Temperance observava atentamente a interação de seus dois novos amigos enquanto tomava seu suco.

– Ela me traiu. Com o Sully. – Angela abriu a boca e tapou-a com a mão, em sinal de surpresa. – O pior não foi à traição dela, e sim do Sully, que eu julgava ser meu amigo. Por isso me afastei dos caras do basquete. Eles são todos iguais. Só querem as garotas como “prêmios”. Objetos sexuais. E não estão nem ai se a garota está ou não namorado. Ou para os sentimentos delas. São os idiotas.

– Concordo com você.

– Para mim, garotas não são prêmios. Elas são mais que isso. Não namoro com uma garota só por causa de sua beleza. Isso me atrai, claro, mas a inteligência dela, o caráter e a personalidade, me chamam muito mais a atenção. – Temperance sentiu-se aquecida com as palavras de Booth, não sabia muito bem o motivo, mas ela apenas sentiu.

– Por isso você namorou a Cam.

– Exato. Você sabe como ela está?

– Soube que ela vai voltar a estudar aqui. O contrato que o pai dela tinha naquele hospital de N.Y., era apenas de um ano. Acho que ela retorna mês que vem.

– Que ótimo. Estou com saudade dela.

– Você ainda sente algo por ela? – Temperance que estava até então quieta, resolveu falar. Não queria perguntar aquilo, mas as palavras simplesmente saltaram-lhe da boca.

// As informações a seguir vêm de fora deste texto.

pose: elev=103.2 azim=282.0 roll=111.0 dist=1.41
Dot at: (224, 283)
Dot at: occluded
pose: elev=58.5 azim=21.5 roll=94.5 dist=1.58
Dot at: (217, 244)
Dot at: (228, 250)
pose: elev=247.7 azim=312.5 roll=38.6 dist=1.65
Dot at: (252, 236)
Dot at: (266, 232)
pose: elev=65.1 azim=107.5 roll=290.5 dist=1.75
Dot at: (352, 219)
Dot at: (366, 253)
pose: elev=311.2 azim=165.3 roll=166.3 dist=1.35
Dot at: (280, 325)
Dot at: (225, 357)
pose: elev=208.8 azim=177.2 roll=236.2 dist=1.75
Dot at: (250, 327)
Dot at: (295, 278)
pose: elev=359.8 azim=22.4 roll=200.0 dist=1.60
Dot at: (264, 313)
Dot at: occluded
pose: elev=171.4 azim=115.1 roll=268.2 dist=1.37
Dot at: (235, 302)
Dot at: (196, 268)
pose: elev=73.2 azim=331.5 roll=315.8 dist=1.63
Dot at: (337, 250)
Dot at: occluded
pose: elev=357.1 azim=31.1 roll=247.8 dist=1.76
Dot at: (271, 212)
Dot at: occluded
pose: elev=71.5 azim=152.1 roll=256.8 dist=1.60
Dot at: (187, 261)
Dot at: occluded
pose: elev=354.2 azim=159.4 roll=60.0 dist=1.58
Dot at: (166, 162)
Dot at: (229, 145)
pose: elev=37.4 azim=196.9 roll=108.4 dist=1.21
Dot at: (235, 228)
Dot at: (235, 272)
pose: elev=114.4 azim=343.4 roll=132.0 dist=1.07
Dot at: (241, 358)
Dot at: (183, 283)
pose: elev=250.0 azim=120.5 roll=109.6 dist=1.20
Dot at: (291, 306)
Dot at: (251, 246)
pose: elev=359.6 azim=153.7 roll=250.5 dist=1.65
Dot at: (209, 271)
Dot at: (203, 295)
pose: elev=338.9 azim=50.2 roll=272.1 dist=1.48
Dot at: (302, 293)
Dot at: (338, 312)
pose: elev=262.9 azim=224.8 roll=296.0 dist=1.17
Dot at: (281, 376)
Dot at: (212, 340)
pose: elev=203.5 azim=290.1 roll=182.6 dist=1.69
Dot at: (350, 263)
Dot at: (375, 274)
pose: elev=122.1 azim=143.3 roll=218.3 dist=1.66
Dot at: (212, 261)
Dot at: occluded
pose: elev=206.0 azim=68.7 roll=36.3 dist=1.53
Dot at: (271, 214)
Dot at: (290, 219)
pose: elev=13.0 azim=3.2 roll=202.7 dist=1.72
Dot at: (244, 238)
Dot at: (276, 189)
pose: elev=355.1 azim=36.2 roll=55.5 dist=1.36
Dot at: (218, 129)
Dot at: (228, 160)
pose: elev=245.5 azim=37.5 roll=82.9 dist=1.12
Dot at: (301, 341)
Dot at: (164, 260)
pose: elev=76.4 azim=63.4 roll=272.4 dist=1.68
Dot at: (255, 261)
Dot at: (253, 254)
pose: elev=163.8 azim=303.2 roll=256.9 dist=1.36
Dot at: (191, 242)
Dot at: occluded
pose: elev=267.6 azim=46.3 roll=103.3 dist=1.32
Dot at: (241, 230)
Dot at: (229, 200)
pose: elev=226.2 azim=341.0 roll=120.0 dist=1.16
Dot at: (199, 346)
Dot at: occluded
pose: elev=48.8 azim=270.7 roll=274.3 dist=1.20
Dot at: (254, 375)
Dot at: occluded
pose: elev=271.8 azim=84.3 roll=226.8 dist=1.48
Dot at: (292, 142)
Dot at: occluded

– Nada além de amizade, Bones. Porque a pergunta?

– Nada. Apenas curiosidade.

Eles continuaram conversando até o sinal tocar.

– Bom senhoritas, acho melhor nós irmos para as nossas salas.

– Você tem aula de que Seeley?

– Matemática. Geometria Analítica. Tenho que sentar bem na frente pra ver se consigo entender aquela matéria.

– Se você estiver com muitas dificuldades, eu posso te ajudar.

– Ah, Temperance, você é muito gentil, mas não tem como você saber. Você ainda está no 2º ano.

– Isso não muda nada. Eu sei geometria analítica.

– Ah é? Então eu quero ver!

– Eu vou ao banheiro, você sabe o caminho para a sala Tempe?

– Sei sim, Angela. Nos vemos lá.

Seeley e Temperance estavam rumando para suas salas quando Hannah passa por eles, esbarrando e empurrando Temperance, de propósito, que cai no chão.

– Ei adotada. Vê se olha por onde anda! – ela saiu rindo.

Seeley a ajuda a se levantar.

– Está tudo bem?

– Sim.

– Por que ela te chamou de adotada?

– Bom... É que... Eu tenho que ir para a aula. No intervalo nos falamos.

E ela sai praticamente correndo em direção a sua sala, deixando um Seeley confuso no meio do corredor.


Notas finais
Well, well, well... viram, eu nem demorei para postar! não precisam me matar agora :) e tbm que, se vocês me matarem, você ficarão sem fic, muahahahaha.